L.S. Toutes nos chaînes payantes sont accompagnées des nouveaux services additionnels que demandent les distributeurs et les consommateurs. Nous avons développé les signaux haute définition des chaînes Eurosport et Ushuaïa. Suivra en octobre la version HD d'Odyssée, chaîne qui va changer de nom. Et l'an prochain, toutes les chaînes payantes seront transformées en HD. De même, Histoire, Odyssée et Ushuaïa sont disponibles en catch-up TV pour les abonnés de Canalsat. Nous croyons indispensables de développer tous les services payants. Nous avons signé le service de télévision de rattrapage enrichi My TF1 avec Orange et nous proposons les cinq premiers matchs en 3D de la Coupe de monde de football via Orange, Bouygues Telecom, SFR et Free. Comme il y aura de la publicité en 3D, la régie est au cœur de la réflexion. Nous devons être présents sur tous les supports.


Le groupe TF1 annoncé une augmentation de 13% de ses recettes au premier trimestre, après une baisse de revenus début 2009. Y a-t-il une tendance inflationniste des tarifs?

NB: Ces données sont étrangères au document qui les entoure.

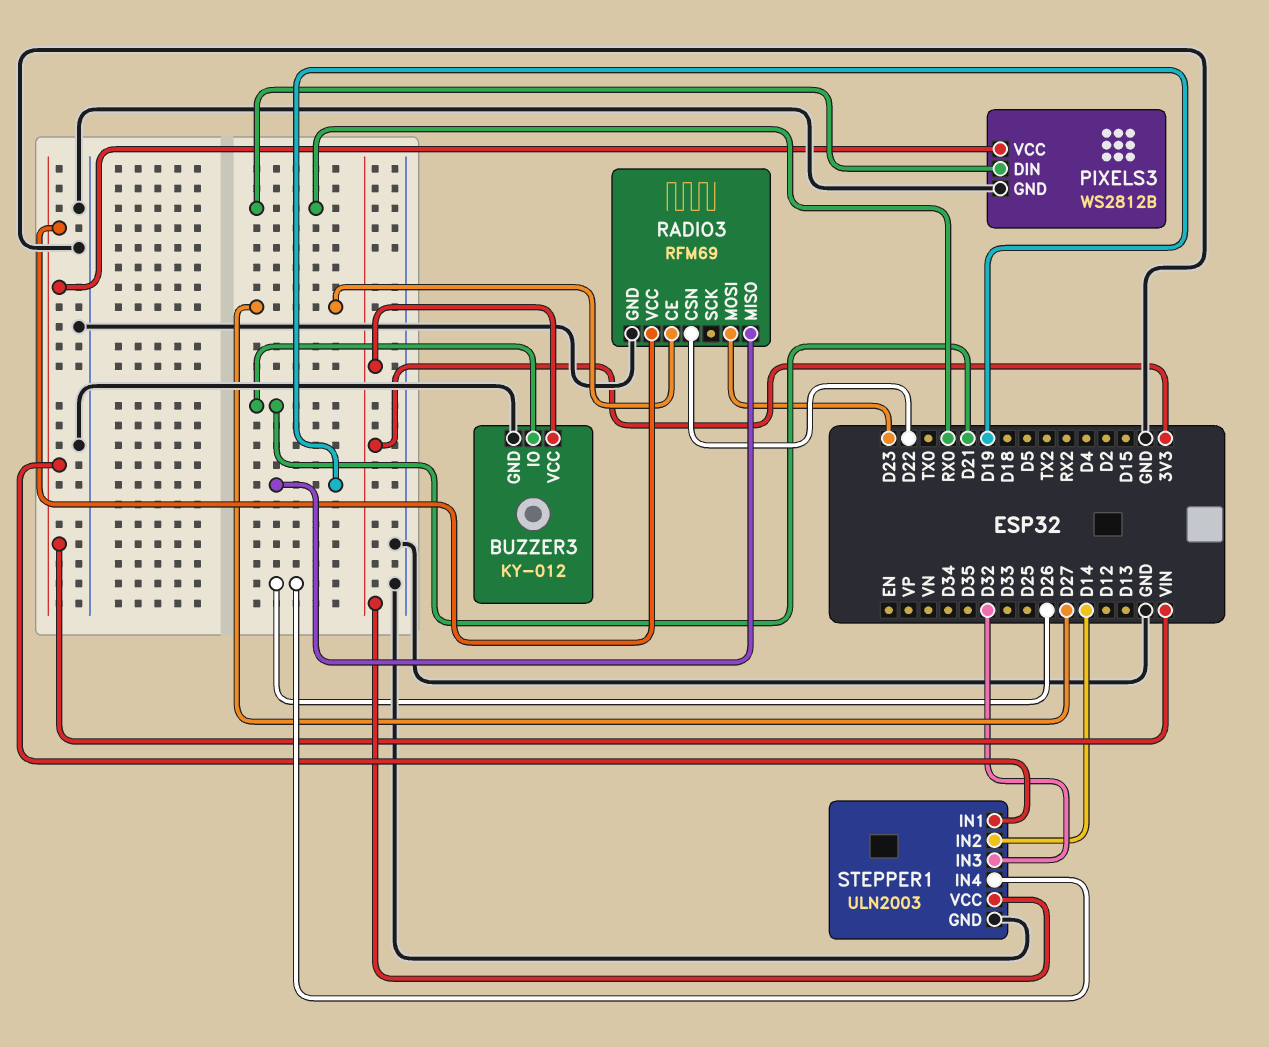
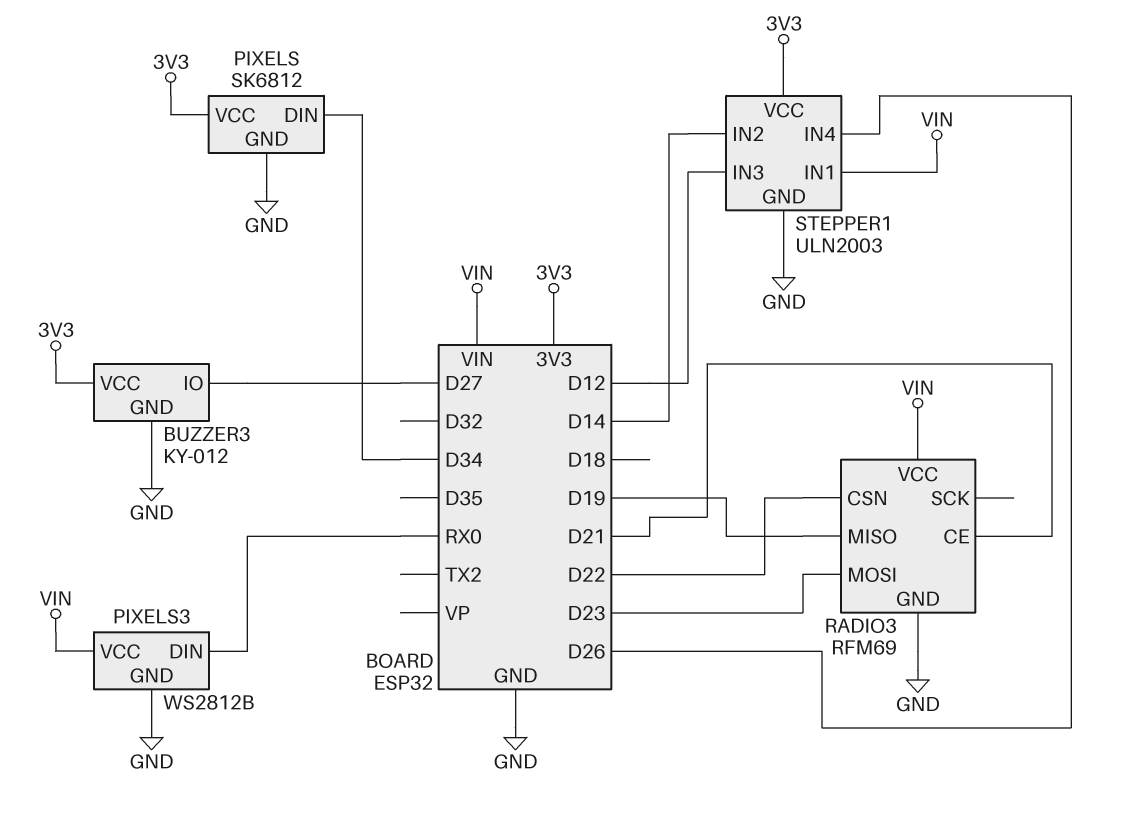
BUZZER3 pin IO: D21 -> D27
PIXELS: none -> SK6812
PIXELS pin DIN: none -> D34
PIXELS pin GND: none -> GND
PIXELS pin VCC: none -> 3V3
RADIO3 pin CE: D27 -> D21
STEPPER1 pin IN3: D32 -> D12

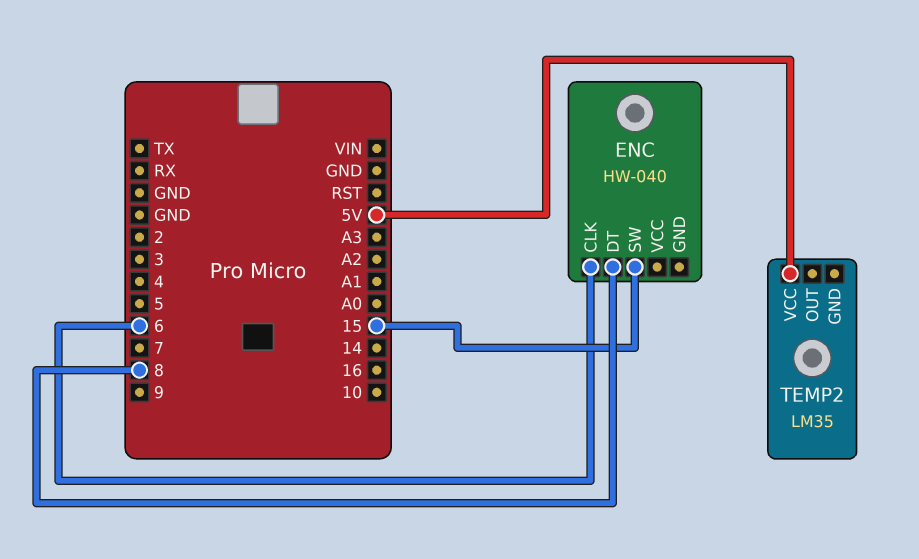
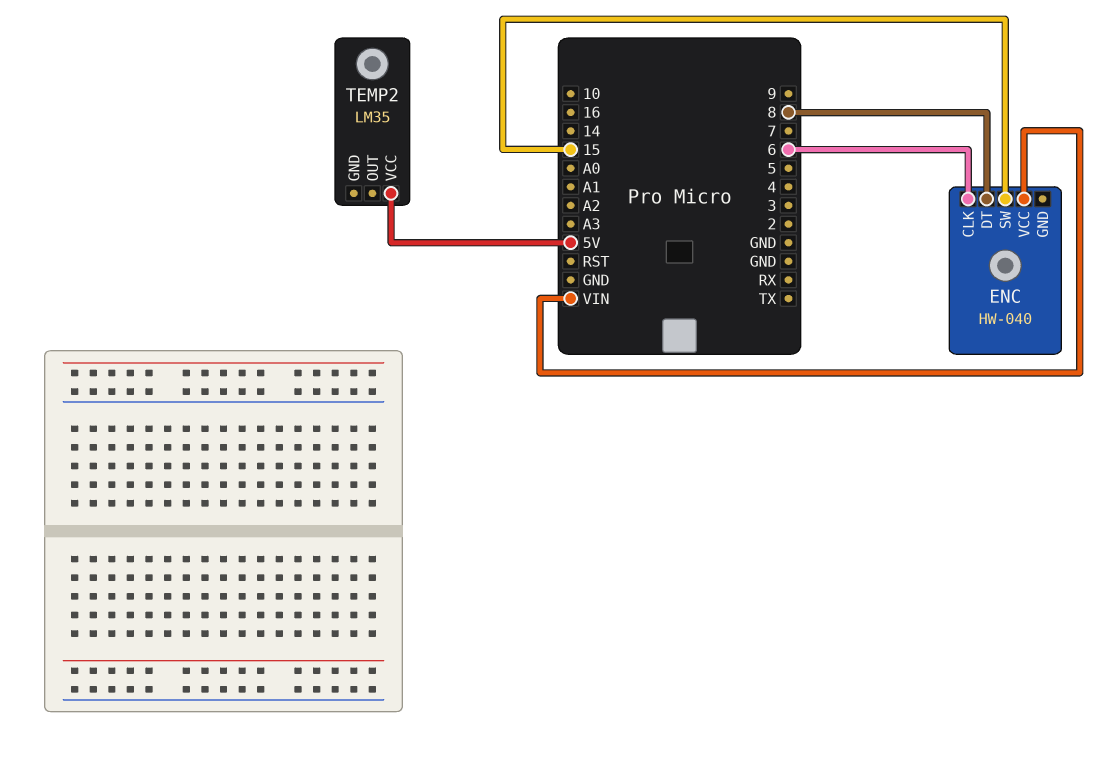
ENC pin VCC: none -> VIN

M.H. Nous sommes conscients que la crise n'est pas tout à fait finie et qu'il faut être prudent. Les annonceurs veulent continuer à voir les prix baisser car, dans leur esprit et en raison de la seconde coupure ou de la directive SMA, nous avons pléthore de place. Mais c'est faux. Sur le dernier quadrimestre, nous étions pleins. Nous voulons que nos clients trouvent une audience de qualité, la plus forte possible, et nous avons aussi besoin de retrouver de la valeur.

 

Considérez-vous être allés trop loin dans la baisse des tarifs?

M.H. Oui, bien sûr, mais nous n'avions pas le choix. Nous avons essayé de maintenir les prix au premier trimestre 2009, mais quand on a vu qu'on perdait beaucoup, nous avons dû segmenter notre offre publicitaire tout en gardant la valeur du pic d'audience. Nous avons annoncé une inflation de 2 à 3% en 2010 et espérons nous y tenir. Il ne peut pas y avoir que des déflations! Nous avons aussi des matières premières à acheter, qui sont les programmes et les droits.

 

Quelle visibilité avez-vous concernant le placement de produits?

M.H. Nous souhaitons une transparence entre les producteurs, les annonceurs et les régies avec des contrats tripartites. Nous avons lancé une offre sur les fictions du groupe TF1. On a envoyé une lettre aux producteurs en disant que nous souhaitions maîtriser le placement de produits. Notre première fiction a été signée la semaine dernière.


(encadré)

Laurent Solly, un proche de Sarkozy à TF1

A quarante ans, Laurent Solly, énarque, a commencé sa carrière au corps préfectoral. Après trois ans en tant que chargé de mission auprès de la direction de la coordination d'EDF, il rejoint le cabinet de Nicolas Sarkozy, ministre de l'Intérieur, à la demande de son directeur de cabinet adjoint, rencontré en préfecture. Il fut ensuite le chef de cabinet du ministre, directeur de cabinet du président de l'UMP et directeur adjoint de la campagne de Nicolas Sarkozy en 2007. En juin de cette année, il devient directeur à la direction générale de TF1 avant d'être nommé, en octobre, PDG de TF1 Digital, holding des chaînes thématiques du groupe. «Mon engagement politique s'est arrêté le 6 mai 2007 à 20 heures», dit Laurent Solly.